Supporting Your Local Garden Birds
Garden birds needs 1) water, 2) shelter and 3) food.
Creating a pond, particularly one with a shallow area and/or rocks that animals can perch on, will benefits lots of garden birds. If you can't have a pond then providing a bird bath or just putting out a dish of water during dry spells, including when the ground is frozen, is the next best thing and it will make a big difference to the birds in your garden.
Shelter is vital for resting, to provide cover from predators (our local sparrowhawk) and for nesting. Trees, hedges, and shrubs are all useful and the more variety the better. The tits, robins, and finches in our garden spend a lot of time in our mature hawthorn tree, between feeding, whereas the dunnocks and wrens benefits most from shelter provided by low-level shrubs and ground-cover plants. Fallen twigs and leaves are also needed for nesting materials so are best left on the ground.

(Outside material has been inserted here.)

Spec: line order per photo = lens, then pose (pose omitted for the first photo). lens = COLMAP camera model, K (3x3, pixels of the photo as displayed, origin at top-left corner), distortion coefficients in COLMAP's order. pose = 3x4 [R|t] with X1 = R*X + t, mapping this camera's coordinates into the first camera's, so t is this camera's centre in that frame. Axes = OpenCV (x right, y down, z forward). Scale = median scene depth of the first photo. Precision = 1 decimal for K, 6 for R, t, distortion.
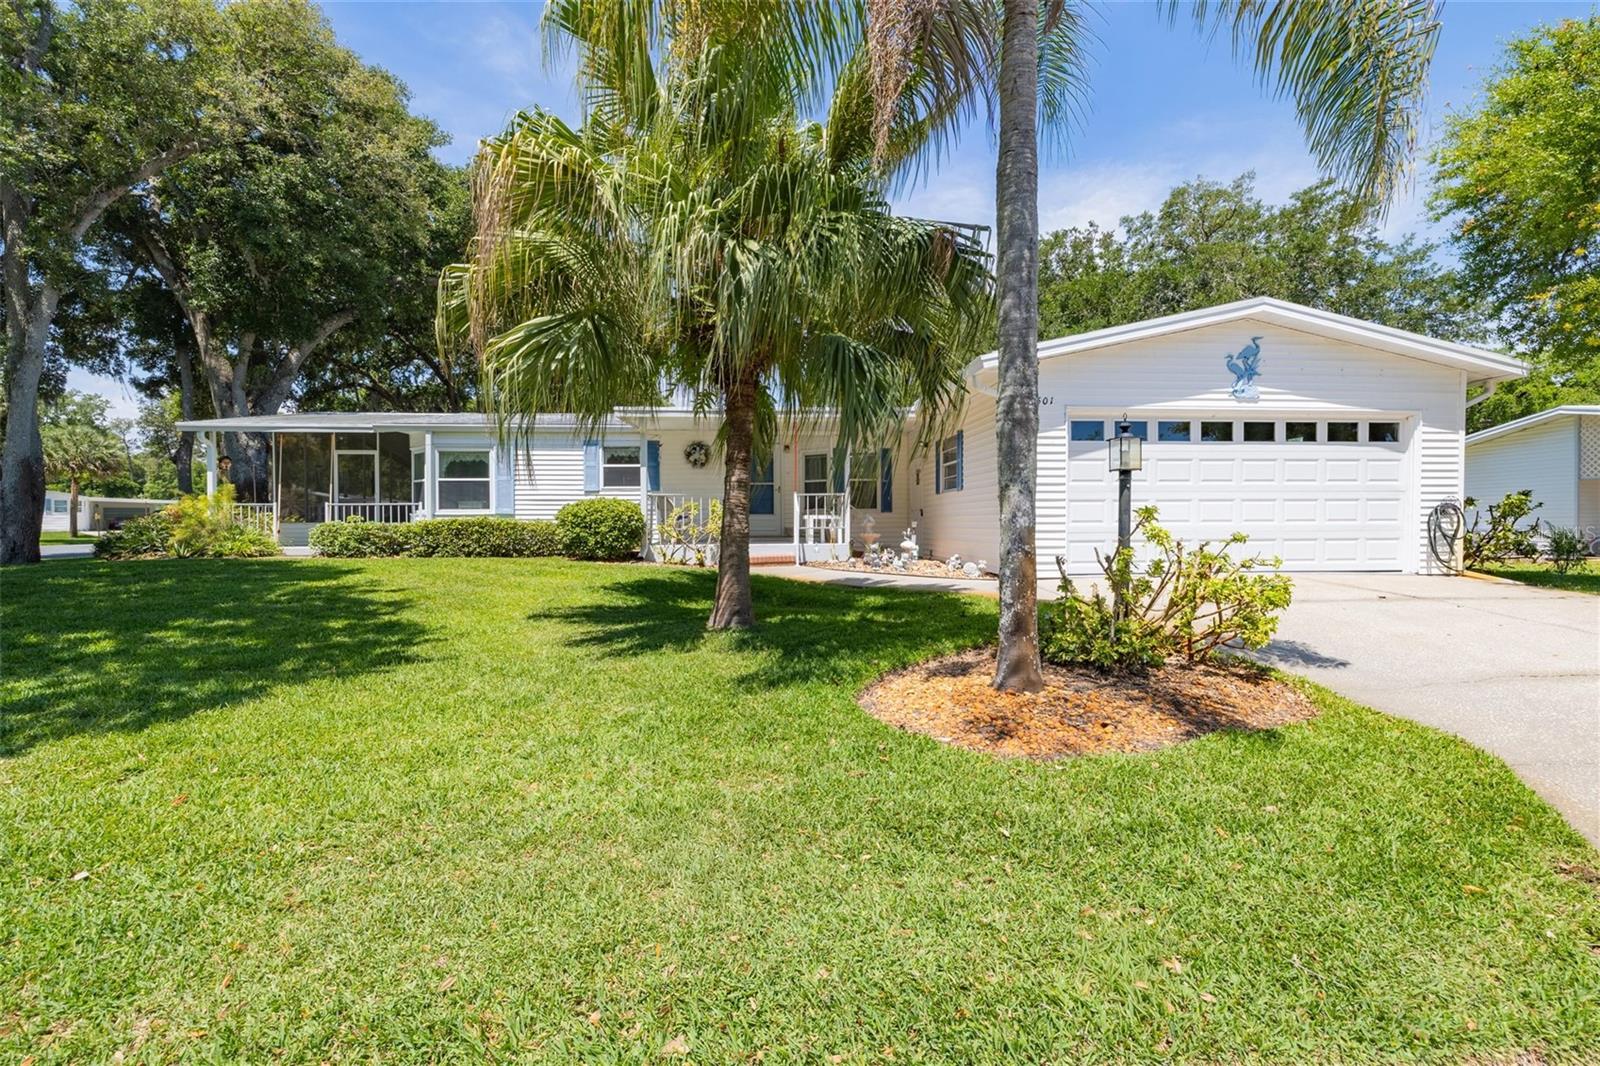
lens RADIAL K [[692.1, 0, 800.3], [0, 692.1, 528.7], [0, 0, 1]] dist [0.000846, 0.000011]
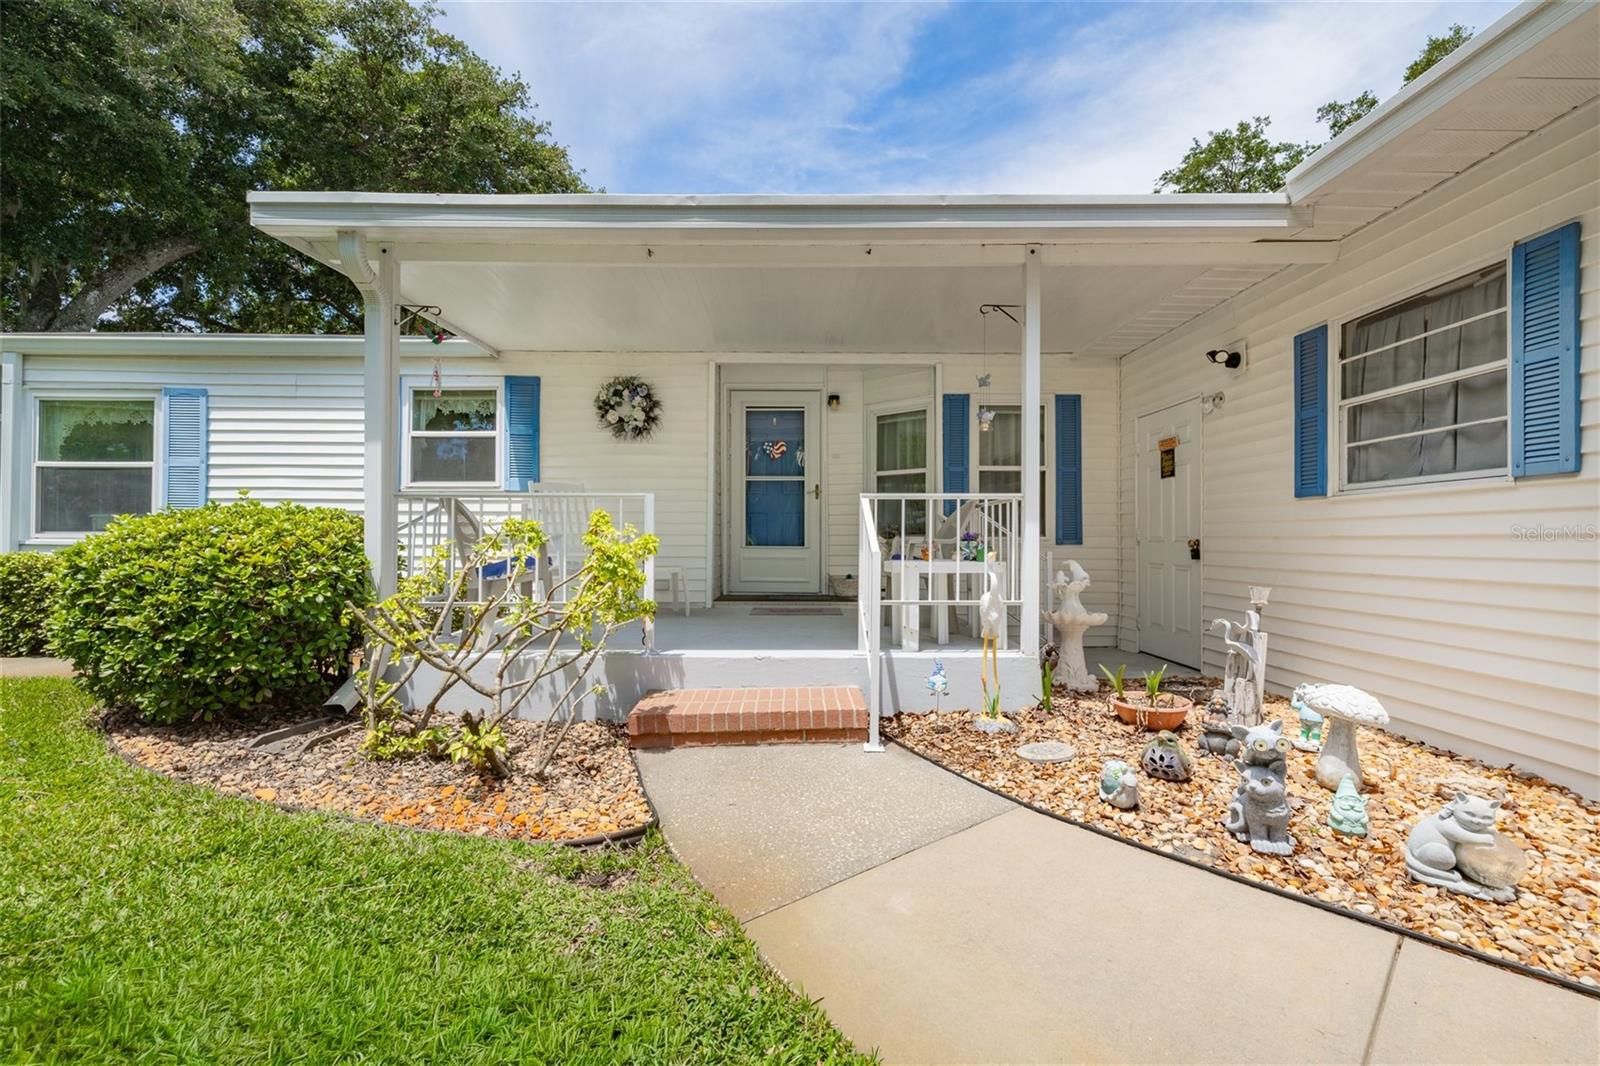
lens RADIAL K [[692.1, 0, 799.9], [0, 692.1, 535.1], [0, 0, 1]] dist [0.000846, 0.000011]
pose [[0.997650, 0.006179, -0.068242, -0.010627], [-0.006990, 0.999908, -0.011654, -0.023502], [0.068164, 0.012104, 0.997601, 0.583171]]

Garden birds typically eat seeds, worms, molluscs, larvae, fruit, nuts, and insects (see the table below). Stop any pesticide use in your garden to ensure there is sufficient food for garden birds. For the seed-eaters, we have plant varieties that provide food for garden birds. Providing seeds and fat balls in bird feeders is great but can't replace the invertebrates that many garden birds feed on. Leaving fallen leaves and other debris provides a habitat for many of these invertebrates. A rotting log pile is great for insects and so for birds.